Website: www.irinakaramarkovic.com
Christian Salentinig
Dezember 2007
*Update 2023: Magnetischer Avantgarde-Folk mit feministischer Schlagkraft
„Hello. I'm Elke Kahr. I'm the mayor of Graz. And sometimes I clean the toilet", spricht die Frau Bürgermeister in die Kamera, während sie die Klomuschel reinigt. Das kuriose Video ist auf der Website https://www.housewives-strike-back.com/ zu sehen, einem Projekt von Irina Karamarkovic und der Wiener Musikerin und Komponistin Daniela Fischer. Elke Kahr ist eine von 35 Frauen - Künstlerinnen, Kulturschaffende, Politikerinnen, Angestellte -, die im Rahmen des Projekts kurze Videostatements über die Doppelbelastung von Beruf und Haushalt abgegeben haben. Zusätzlich haben Karamarkovic und Fischer 2022 ein Musikalbum mit 8 Tracks veröffentlicht, auf denen es ausschließlich ums Kochen, Waschen und Putzen geht.

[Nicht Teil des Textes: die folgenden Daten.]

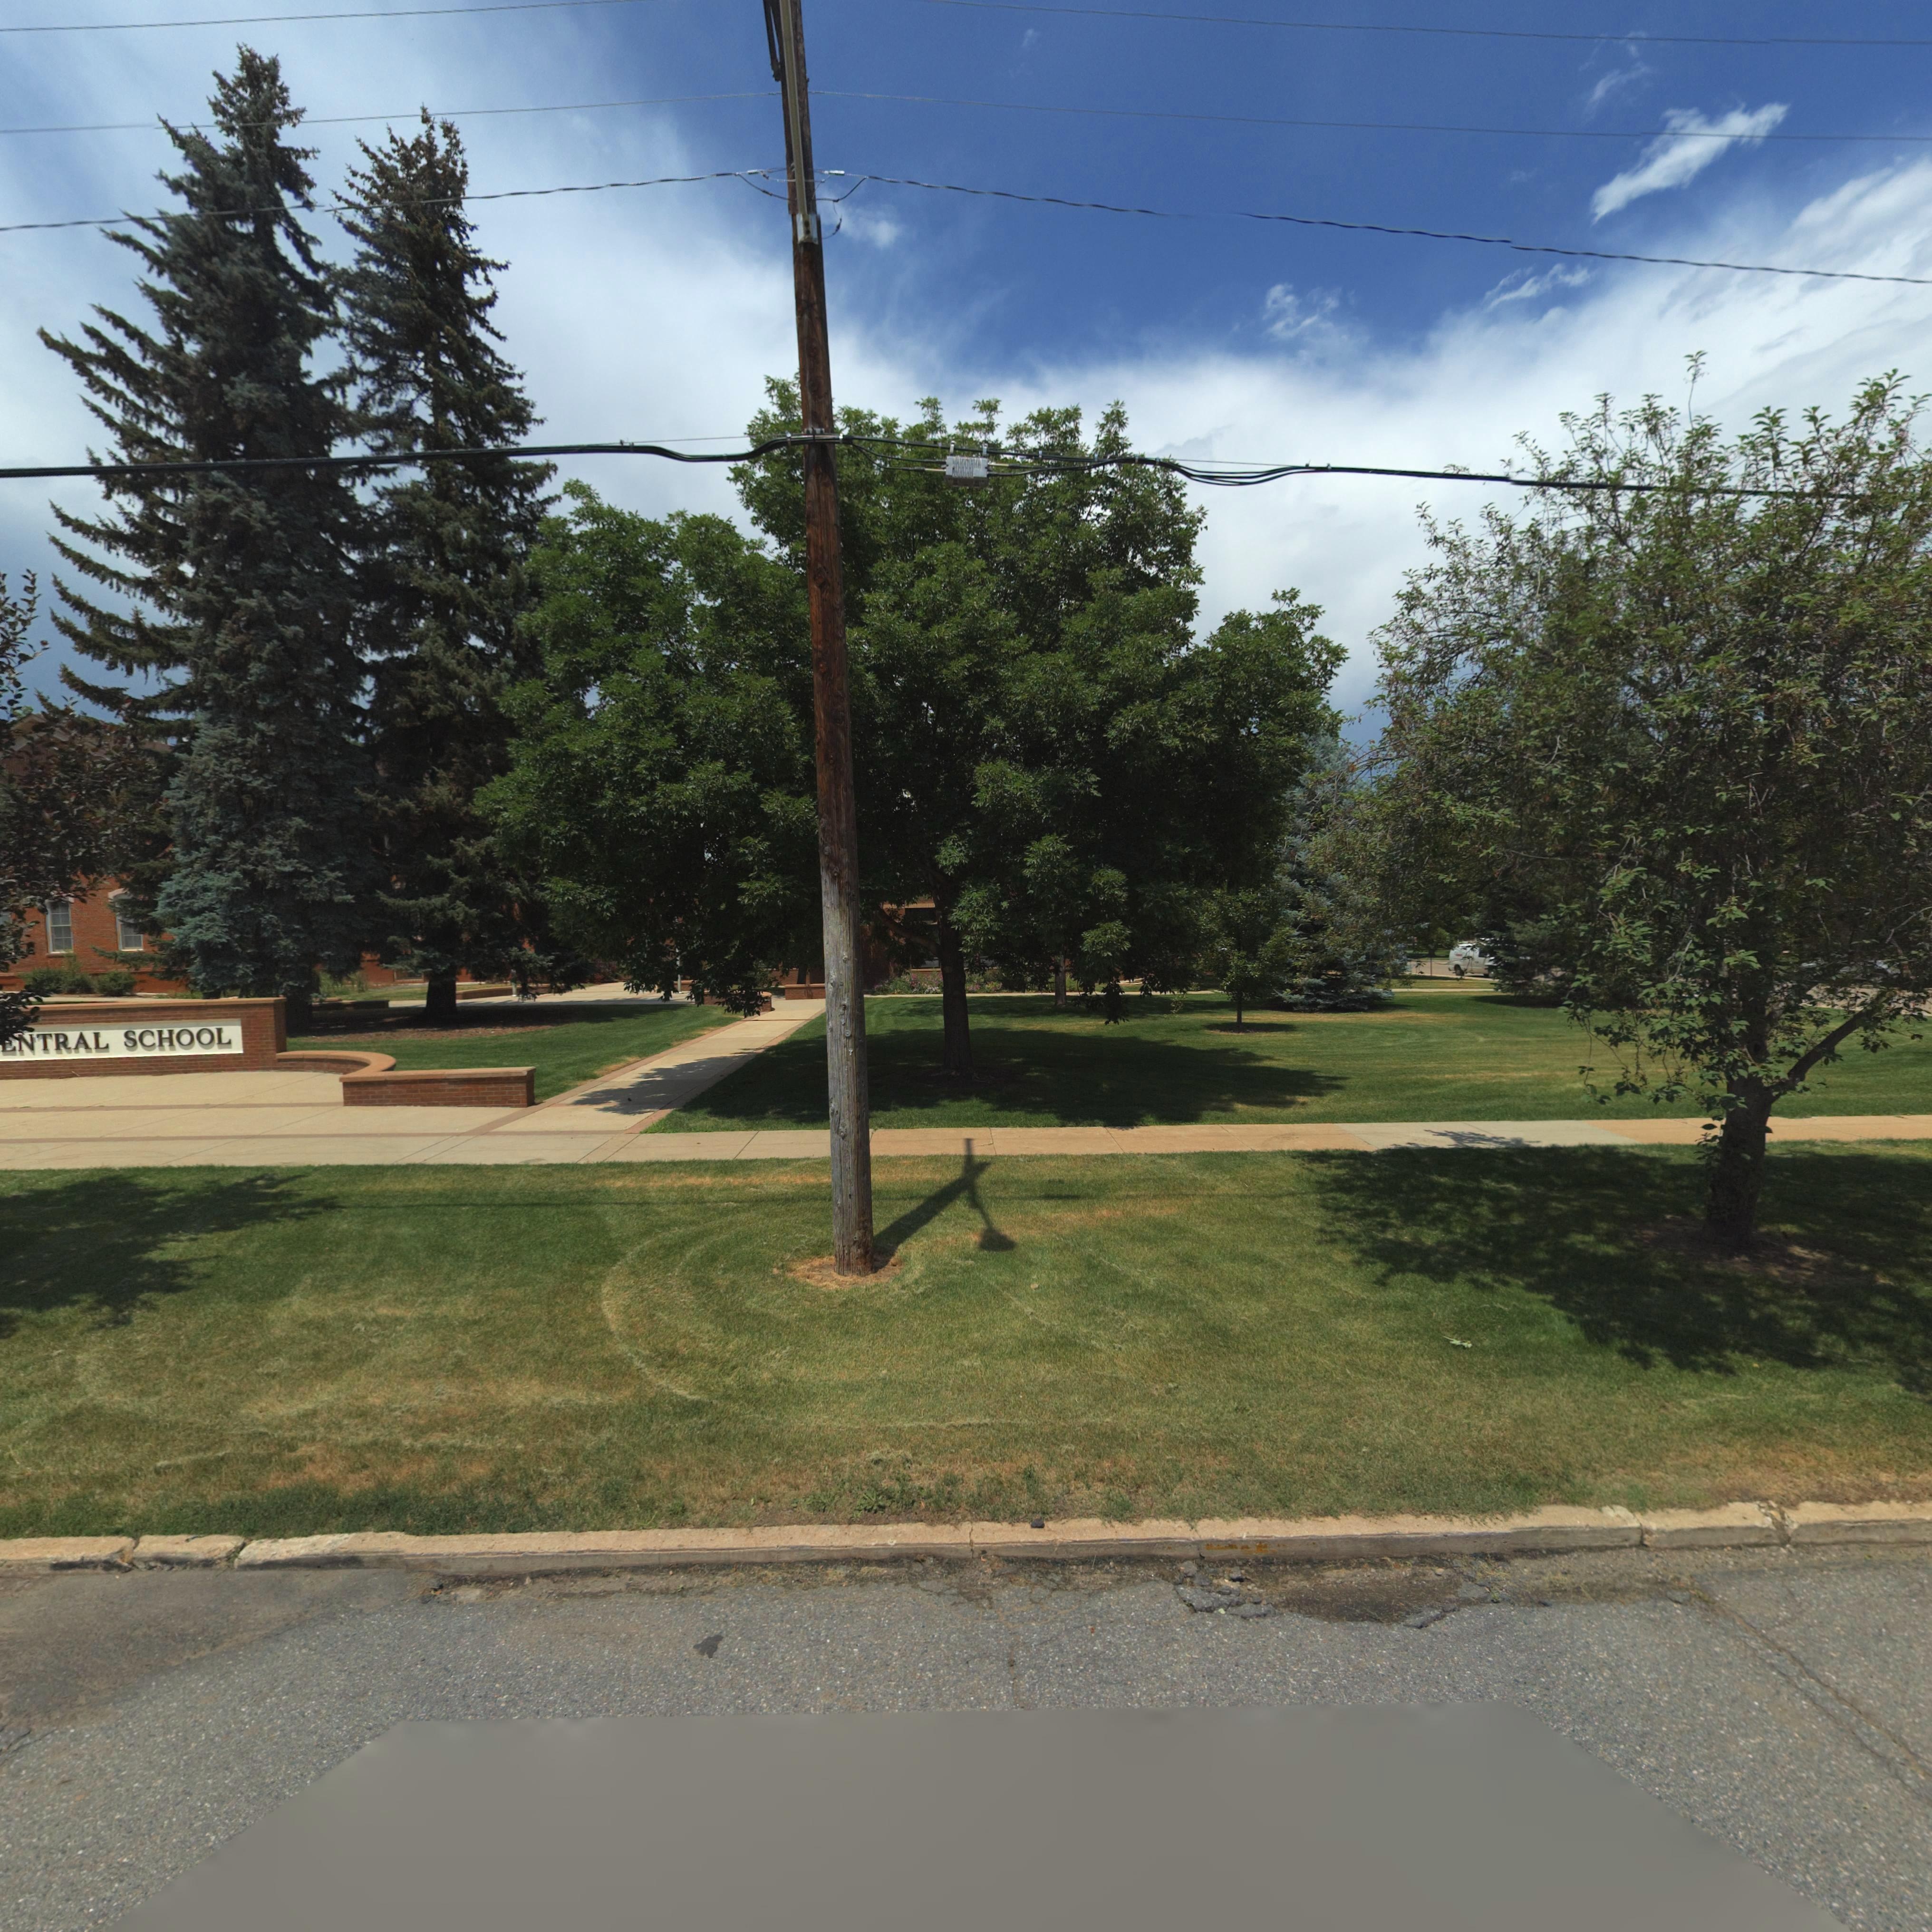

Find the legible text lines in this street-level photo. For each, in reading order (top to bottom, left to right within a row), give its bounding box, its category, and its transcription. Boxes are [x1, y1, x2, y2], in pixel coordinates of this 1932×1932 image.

[0, 1026, 237, 1053] BusinessName: *NTRAL SCHOOL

Titel des Tonträgers: „The Housewives Fatal Submission".
Erhältlich ist das Album im „living artist's shop", einem Online-Portal, das die Arbeiten von Irina Karamarkovic und ihrem Kooperationspartner Denovaire vertreibt. Gemeinsam haben die beiden Grazer Cross-Over-Performer ein Akustik-Set und ein Elektronik-Programm entwickelt, mit dem sie ihren „Magnetic Avantgarde Neo Folk" (Eigenbeschreibung) unter die Leute bringen. Dabei fließen südosteuropäische, arabische, keltischen, Avantgarde-, Jazz-, Rock- und Pop-Einflüsse ein und ergeben ein einzigartiges musikalisches Amalgam.
Die stimmgewaltige Sängerin geht in ihren neuen musikalischen Projekten über ihre kosovarischen Wurzeln hinaus, die sie allerdings durchaus noch pflegt. Das tut sie nicht nur bei „Balkan-Gesangworkshops" im In- und Ausland, sondern auch in zahlreichen Kooperationen, etwa mit Bandkollegen Stefan Heckel und Wolfgang Derschmidt oder mit dem Akkordeonisten Lothar Lässer.
Im Coronajahr 2021 betätigte sich die Künstlerin, Aktivistin und promovierte Jazz-Forscherin zudem als Kulturanthropologin zwischen Graz und Novi Sad, wo sie sich auf die Spuren des serbischen Dichters Alexandar Tišma begab. Das Projekt „Graz - Novi Sad - Graz" wurde von Michael Petrowitsch vom Europäischen Kulturnetzwerk Austria (EPeKa) kuratiert, der resultierende Katalog steht gratis zum Download bereit.